▶ [TEXT PROVIDED]
Sri Sai Baba National Degree College is an autonomous degree college located in Anantapur, Andhra Pradesh, India. It is a Government Aided College also known as Sai Baba College.The College, named after Sri Shiridi Sai Baba, was established in October 1981 under the aegis of the Anantapur District National Education (ADNE) Trust, Anantapur founded by late Sri Sirivaram Adinarayana Rao in the year 1942.

History
This co-educational Institution was inaugurated by Sri Bhavanam Venkatarami Reddy, the then honourable Minister for Education, Government of A.P. In October 1981, this Institution was started under able stewardship of the Late Dr. B.Purnachandra Rao as the Special Officer and the Late Sri P.Konappa Sastry, an advocate, as the Correspondent. S.V. University, Tirupati granted affiliation at the first instance for six years and approved the Courses offered in the Institution. To start with, there were 500 Students, limited Staff, and a few Courses spread over the different faculties of History, Economics, Commerce, Political science, Botany, Zoology, Physics, Chemistry and Mathematics. Under the leadership of the Correspondent and the Special Officer, the first All Association Day was celebrated in February 1983. In keeping with the motto of service to society, the first NSS unit was also started during this period and the Late Dr. G.L.N. Murthy, Reader in Commerce, was the first Programme Officer.

▶ [SUPPLIED MATERIAL]

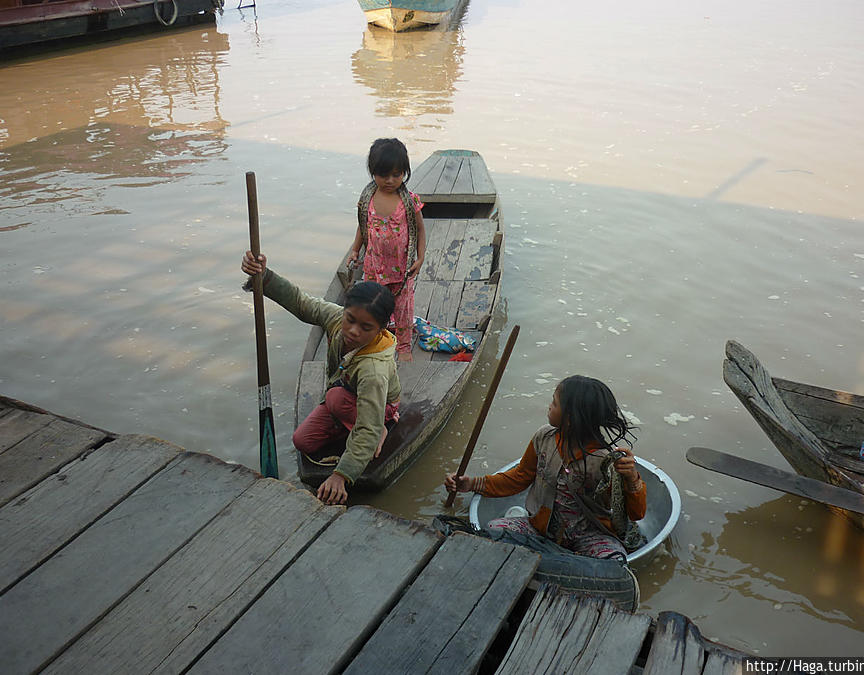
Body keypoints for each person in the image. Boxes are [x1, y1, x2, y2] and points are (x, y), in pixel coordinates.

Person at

▶ [WHAT IS REQUIRED]
According to the text about Sri Sai Baba National Degree College, who was the first NSS Programme Officer? The lines have no connection to the text about the college.

▶ [RESPONSE TO THE TASK]
The Late Dr. G.L.N. Murthy, Reader in Commerce, was the first Programme Officer.